My introduction to the Fight Card series is an installment called Monster Man. It was authored by Jason Chirevas and published in 2014. It has also been included in a three-book omnibus titled Under the Lights and Heat, a collection of three connected Fight Card novellas written by Chirevas. In 2019, Chirevas contributed a short story to Paul Bishop's collection Bandit Territory: Ten New Tales of Murder & Mayhem and he created and authored the western series Ames & Fyre.
Monster Man, set in 1953, stars a talented young boxer named Ben Harman. He grew up an orphan in St. Vincent's home for boys in Chicago. After the Army, Ben found that he was a gifted and natural boxer. Rising in the ranks of the fight game, Ben meets an unlikely fate one night in Albuquerque, New Mexico. His powerful right hand fatally injures his opponent in the ring. The death leads to Ben's removal from the big-time fight game.
The narrative then moves to Toronto and readers learn that Ben is now paired with his old friend Pete. Together, the two are running a fight scam from city to city. The gimmick is that Ben fights in amateur bouts and he either takes a dive (pretending to be knocked out so he loses) or he runs a hustle and fakes that he is brand new in the fight business, then proceeds to knock out the city's local champ. Either way, Pete makes the bets depending on the scam, and the two pocket the money evenly. The catch is that they can't be seen together and they have to conduct business east of New Mexico so no one will recognize Ben as a former pro. But, where does “Monster Man” fit in?
Ben is suffering from the early onslaught of acromegaly, a disease in which an individual's hands, feet, forehead, nose, and jaw grow disproportionately due to an increased hormone growth. You may remember WWE Hall of Fame legend Andre the Giant as the most famous human to have acromegaly. But, there was also 1933 world heavyweight boxing champion Primo Carnera, which influenced the author's decision to write the main character in this way. Throughout the story, Ben researches the disease in all of the town libraries he visits. He also reads up on Carnera's condition. Ultimately, Ben begins to suffer severe pain in his wrists and hands and he fully understands what his future entails.
Monster Man absolutely shines like a classic mid-century crime-noir, fitting in the most rudimentary staples that the genre possesses – gambling, criminals, romance, money and an examination of the average human condition. Like Clark Howard's masterful 1967 crime-fiction novel The Arm, Monster Man emphasizes the gambling addiction – bad, worse, and worst – but introduces a love interest that steadily begins to chip away at the criminality factor. The “monster” isn't Ben, it's the game. In a clever twist, Ben falls for a prostitute named Vicky, a once beautiful, aspiring actress that now has a physical flaw. Ben and Vicky share the same imperfections, and they are both caught up in a life of crime.
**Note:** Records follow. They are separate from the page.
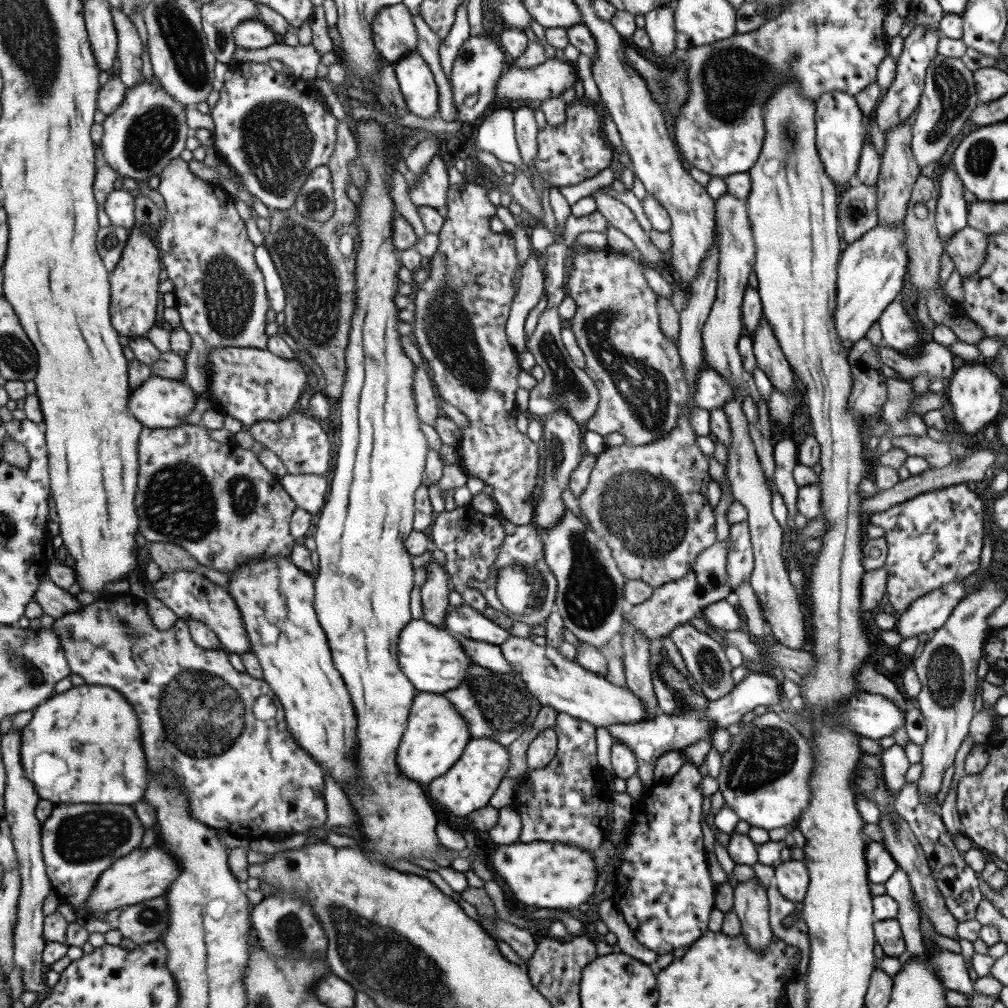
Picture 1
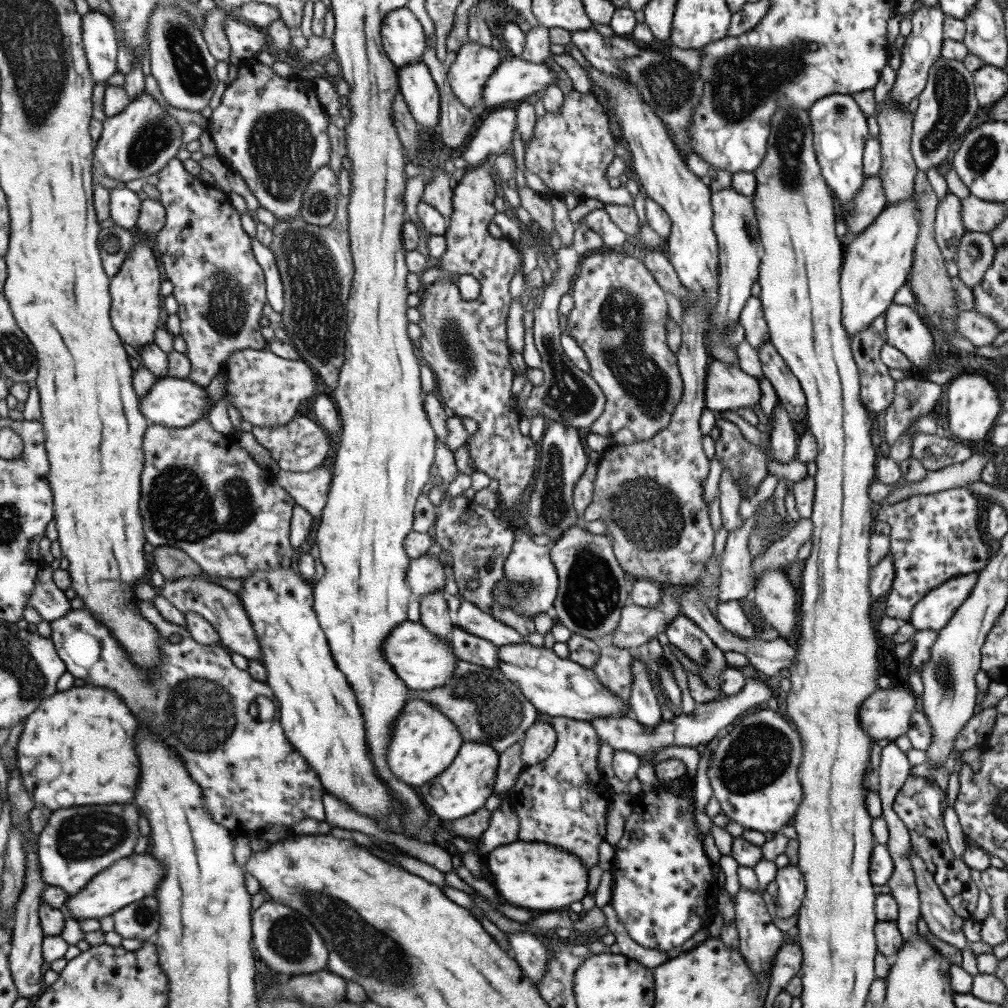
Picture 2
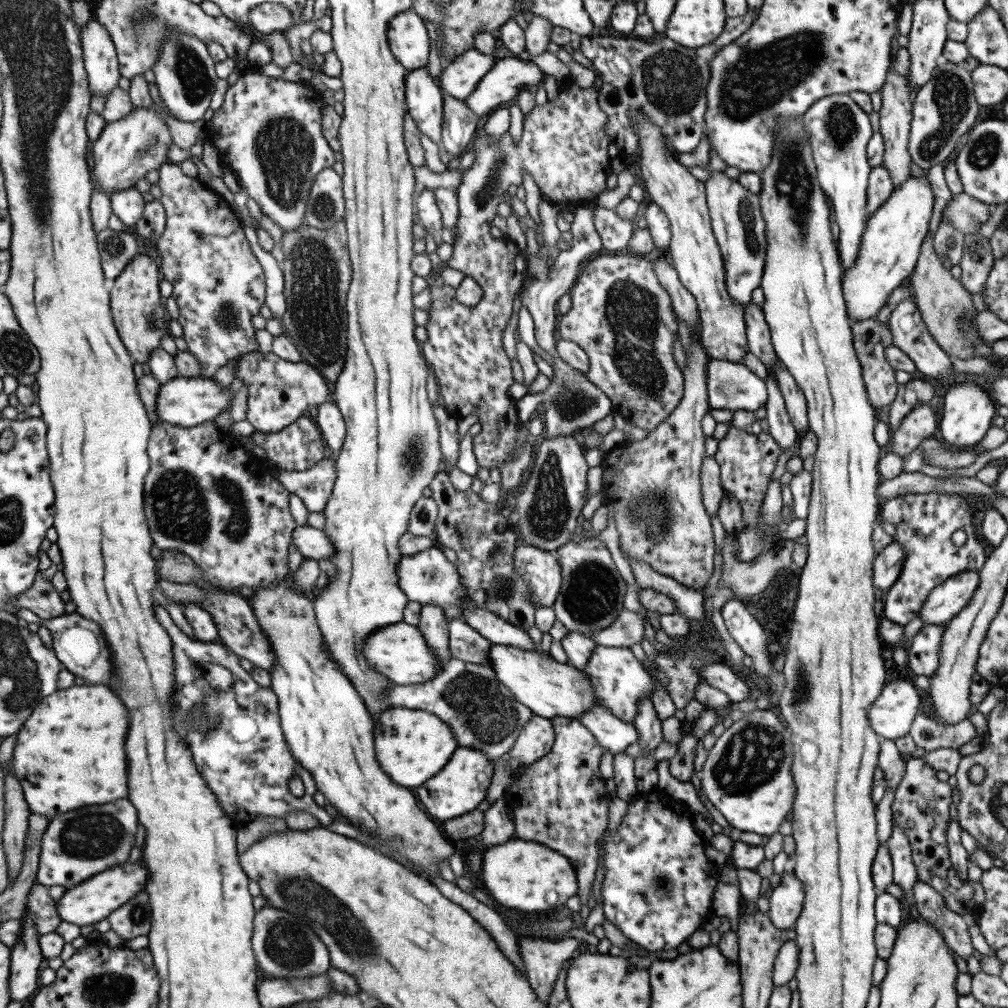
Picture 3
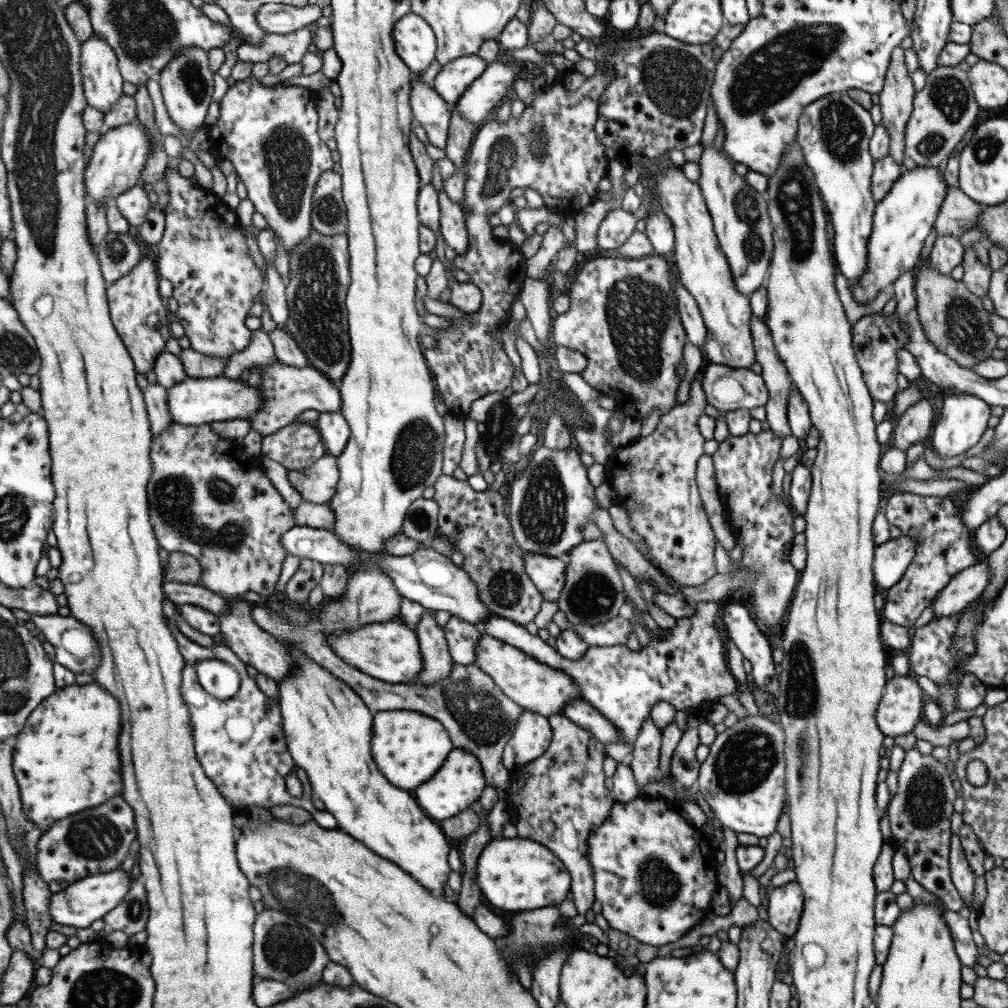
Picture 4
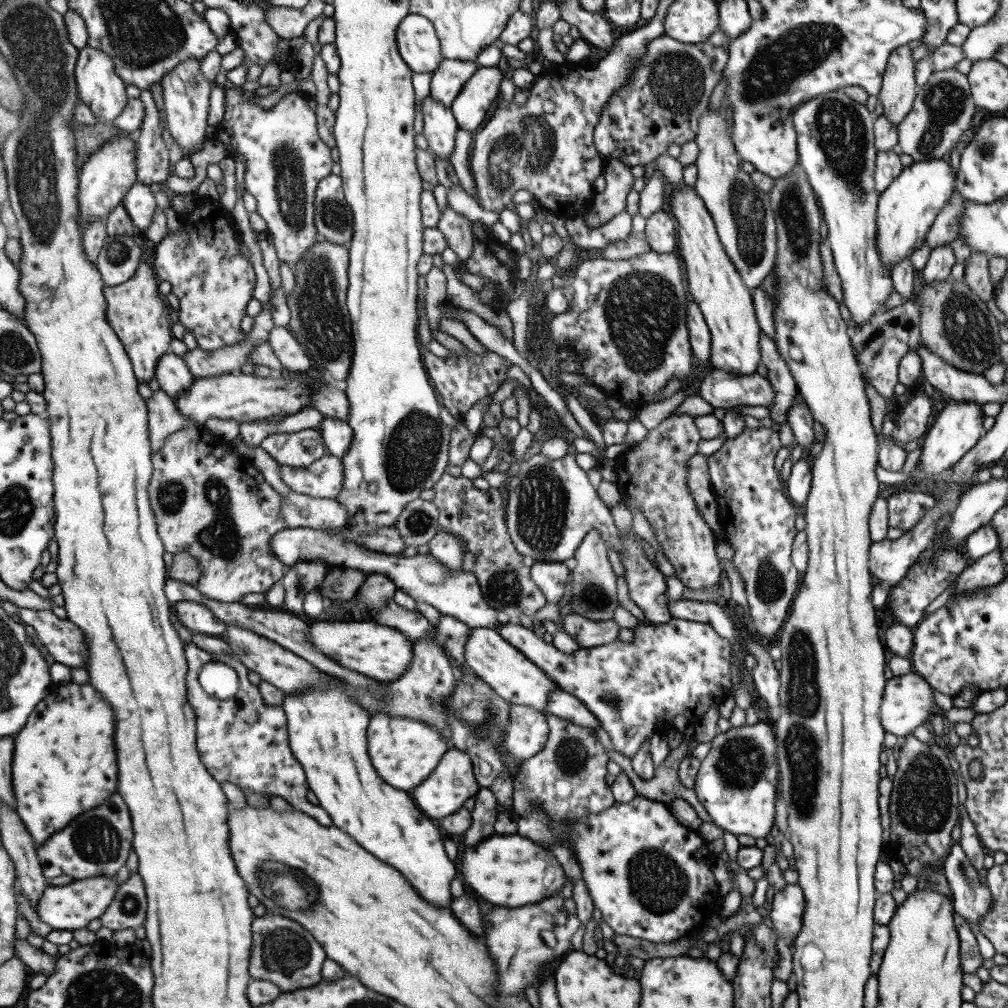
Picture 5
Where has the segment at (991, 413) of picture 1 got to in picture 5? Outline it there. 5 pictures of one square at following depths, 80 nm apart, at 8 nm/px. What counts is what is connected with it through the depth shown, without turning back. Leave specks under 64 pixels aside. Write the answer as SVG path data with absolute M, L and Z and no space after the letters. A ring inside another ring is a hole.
M950 400L947 406L939 412L931 428L919 441L921 454L916 467L927 476L941 473L942 470L953 466L968 450L971 450L983 434L983 412L981 405L975 402L955 402Z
I read a lot of fiction, from the greats to the aspiring authors that still have some rows to ho. In my experience as a reader, Jason Chirevas proves that he is truly something special. He has a unique talent to convey so much emotion and drama in his wording. I felt invested in the characters and sympathized with their predicament. There's no easy way out, and Chirevas' doesn't short-change anything.
Monster Man is gritty, entertaining, and wildly unpredictable. It caters to boxing fans, crime-fiction readers, and anyone that just loves an engrossing story. While I hung on to the ending for dear life, I'm relieved to know that Ben and Vicky's story continues in the 2015 follow-up Job Girl. Look for my review of that in the coming days.